Happiness expert Gretchen Rubin had a lightbulb moment during a conversation with a friend that took her interest in habits and spiked it into the realm of near-obsession.
Her friend wanted to exercise. She knew she’d feel more energetic and happier if she did, but she couldn’t get herself to do it. “The funny thing is,” said the friend, “when I was in high school, I never missed track practice, but I can’t get myself to go running now.”
A "eureka" moment
Gretchen was thunderstruck by this new perspective on behavior. “Why is that?” she thought. “Same habit, same person. At one time it was effortless, now it’s impossible. What’s the difference?”
“That got me really focused on this idea of habits,” Gretchen says. From her research, she knew that people with steady, productive habits are happier and healthier. As she looked more deeply into habits, she had more questions than answers. Why do some people have an easier time forming habits than others? Why do some people like habits while others dread them?
She began researching habits and testing her theories on willing friends and family members. Her findings led to her latest book, Better Than Before: Mastering the Habits of Our Everyday Lives. She calls it a prequel to her best-selling The Happiness Project because it answers the question, “How do you start doing those things that lead to happiness?”
The secret to positive habits
To understand how people are able to change, Gretchen knew she must understand how habits are formed and how they stick. “Habits are the invisible architecture of daily life. We repeat about 40 percent of our habits daily, so they shape our existence and our future. When we change our habits, we change our lives.
“I think people have a pretty good idea of the things that will make them happier, but they often can’t make them happen,” Gretchen says. She noticed that when people talk about something that makes them happy, they often focus on a healthy habit they finally managed to set in motion.
Put your brain on autopilot
“Most of the things people want to do, they want to do regularly,” Gretchen says. “Habits allow us to go on automatic. The crucial thing about habits is the lack of decision-making. You are not deciding whether to brush your teeth or put on your seat belt. You are just doing it automatically.”

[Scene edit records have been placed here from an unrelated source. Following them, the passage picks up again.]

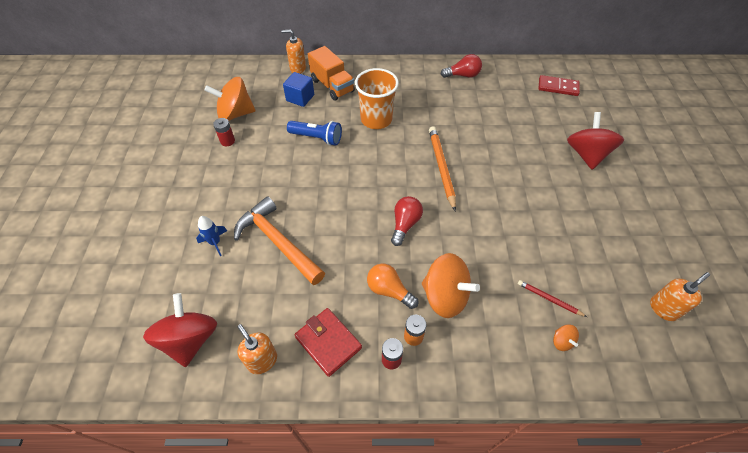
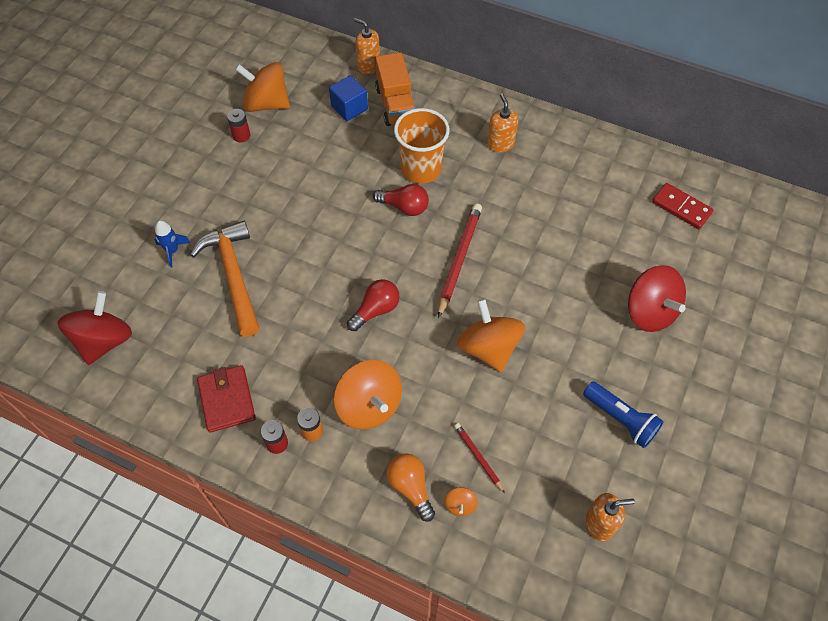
camera: 25 degrees right, 5 degrees up
orange soap dispenser [237,324,277,374] -> orange soap dispenser moved to [487,93,518,152]
blue flashlight [287,121,342,146] -> blue flashlight moved to [583,381,664,448]
orange light bulb [367,263,418,309] -> orange light bulb moved to [386,453,435,522]
orange pencil [429,126,456,211] -> red pencil [438,203,482,318]
red light bulb [441,54,482,78] -> red light bulb moved to [373,184,429,216]
red spinning top [567,112,624,170] -> red spinning top turned 120 degrees clockwise [628,265,686,332]
none -> orange spinning top [457,299,525,372]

In this way, habits can free us from stress. “Making decisions is draining. Habits free you from using self-control or willpower,” Gretchen says. “Everything that is important to you—from getting enough sleep to exercising, working on a big project or even having more quality time with your family—once it’s a habit, you don’t have to decide.”
And while you’ll find lots of advice about how to set habits, from starting small to tackling a new habit first thing in the morning, Gretchen’s advice is different and goes deeper. To start a new habit, she says, “we have to first know ourselves. Once we know ourselves, we can manage ourselves better.”
For example, if you are a night person you shouldn’t try to take on the habits of a morning person. Work with who you are, building on strengths and patterns that are already in place.
What's your habit tendency?
Habits are one way we follow through on things we know will make us happier, but the same strategies don’t work for everyone.
“When we form a habit, we set expectations for ourselves,” Gretchen says. “How we respond to expectations—both internal (keep a resolution) and external (meet a work deadline) is a key question for habit change.
To better explain how we fall into types when it comes to our relationships with habits, Gretchen developed a framework called The Four Tendencies.
Upholders respond readily to both internal and external expectations. “I do what others expect of me—and what I expect from myself.”
Questioners challenge all expectations. They meet an expectation only if they believe it’s reasonable (effectively making it an internal expectation). “I do what I think is best, according to my judgment. I won’t do something that doesn’t make sense.”
Obligers respond readily to outside expectations but struggle to meet their own expectations. “I don’t like to let others down, but I often let myself down.”
Rebels resist all expectations. “I want to do what I want, in my own way. If you tell me to do it, I’m less likely to do it.”
According to Gretchen’s research, if you identify your tendency, you will have a better idea of which one of her 21 identified habit-changing strategies will work for you. You can deploy multiple strategies at once or use a single strategy to master a habit.
“For instance,” says Gretchen, “upholders do especially well with the strategy of scheduling, questioners with the strategy of clarity, obligers with the strategy of accountability and rebels with the strategy of identity.
Base your style on personality and values
“With habits, some people should start small and others should start big. One person should keep it private and another should go public,” Gretchen explains. “If you are going to have coffee with a friend once a week or read Scripture, it’s so much easier when there’s a habit to it. If something is really important to you, build a habit around it.”
To help tailor your habits to your nature, ask yourself questions about how you spend your time, what you value most, and what habits you currently pursue. To do this, the book includes a helpful list with questions like: At what time of day do I feel energized? What’s most satisfying to me: saving time, or money, or effort? If I could magically change one habit in my life, what would it be? The more your habits reflect your values, the happier you will be.
Start with a strong foundation
Begin with habits that strengthen self-control, what Gretchen calls The Foundation Four. These habits serve as the foundation for forming other good habits: sleep, move, eat and drink right, unclutter. “Foundational habits protect us from getting so physically taxed or mentally frazzled that we can’t manage ourselves.
If you are a person who doesn’t get enough sleep and then you start getting enough sleep, that’s generally going to boost your sense of self-command. Foundation habits can even make profound change possible,” Gretchen explains. “A friend once told me, ‘I cleaned out my fridge, and now I feel like I can switch careers.’ I knew exactly what she meant.”
Foundation habits reinforce each other. For instance, exercise helps people sleep, and sleep helps people do everything better.
Ask yourself what you really want
“I think a lot of people are plagued by these vague notions of habits they should change, and that’s very draining and makes you feel out of control of yourself,” Gretchen says. “Ask yourself what you really want and make your life reflect that.”
Gretchen’s No. 1 rule on her Habits Manifesto: What we do every day matters more than what we do once in a while. “Harness the power of habits to create a life that makes you freer and happier.”